**Work to be completed:** Carry on the object detection training tutorial from its final sentence, writing the next part of its text.

**Document extract:**
BEGIN
Step 5 - Train and evalute the pipeline

From the tensorflow/models/research/ directory, run the following command to train the model:

python object_detection/model_main.py --pipeline_config_path=path/to/modified_pipeline.config --model_dir=path/to/training_output --alsologtostderr

On a GPU, this may take a couple hours for precision to go above, say, 80%, or loss to go below, say 1. On a CPU, it could take much longer. Run tensorboard to observe how precision and loss change as the model learns:

tensorboard --logdir=path/to/training_output

If your images are of low quality, or the target object is very hard to detect in the images, or you have few images (less than 50), the mean average precision and total loss may appear erratic and unable to converge even after training for long time. Start with easy to detect object and good quality images.
END
**Raw data:**
BEGIN
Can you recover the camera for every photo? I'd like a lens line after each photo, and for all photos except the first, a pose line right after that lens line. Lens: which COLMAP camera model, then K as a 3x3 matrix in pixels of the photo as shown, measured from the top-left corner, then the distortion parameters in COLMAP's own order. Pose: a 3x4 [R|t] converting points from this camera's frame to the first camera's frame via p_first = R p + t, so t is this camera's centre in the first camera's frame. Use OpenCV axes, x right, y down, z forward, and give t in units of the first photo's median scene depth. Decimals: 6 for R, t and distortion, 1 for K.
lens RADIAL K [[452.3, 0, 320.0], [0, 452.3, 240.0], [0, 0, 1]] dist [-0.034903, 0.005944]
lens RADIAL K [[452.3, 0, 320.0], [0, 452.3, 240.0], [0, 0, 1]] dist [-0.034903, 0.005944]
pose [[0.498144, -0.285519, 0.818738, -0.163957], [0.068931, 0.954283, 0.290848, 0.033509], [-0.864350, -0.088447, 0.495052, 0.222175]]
END
BEGIN
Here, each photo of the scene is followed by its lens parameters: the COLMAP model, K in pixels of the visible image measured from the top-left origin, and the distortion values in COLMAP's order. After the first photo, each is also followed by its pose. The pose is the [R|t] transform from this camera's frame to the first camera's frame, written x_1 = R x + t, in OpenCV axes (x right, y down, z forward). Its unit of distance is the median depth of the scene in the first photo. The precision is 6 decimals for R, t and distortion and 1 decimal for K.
END
**Output of the task:**
Step 6 - Export the trained model for inferencing

Pick a checkpoint in the training output folder which contains the following 3 files:

 -model.ckpt-{checkpoint#}.data-00000-of-00001  
 -model.ckpt-{checkpoint#}.index  
 -model.ckpt-{checkpoint#}.meta  

From the tensorflow/models/research folder, run

  python object_detection/export_inference_graph.py --input_type=image_tensor --pipeline_config_path=path/to/pipeline.config --trained_checkpoint_prefix=path/to/training_output_dir/model.ckpt-{checkpoint#} --output_directory=path/to/output_model_files_for_inference

Modify object_detection/object_detection_tutorial.ipynb to use our trained model and our test image. Here’s our sample notebook.

Common errors and solutions

I’ve encountered the following main issues in this process of custom object detection. With some research, I found that the community has found resolutions or workaround.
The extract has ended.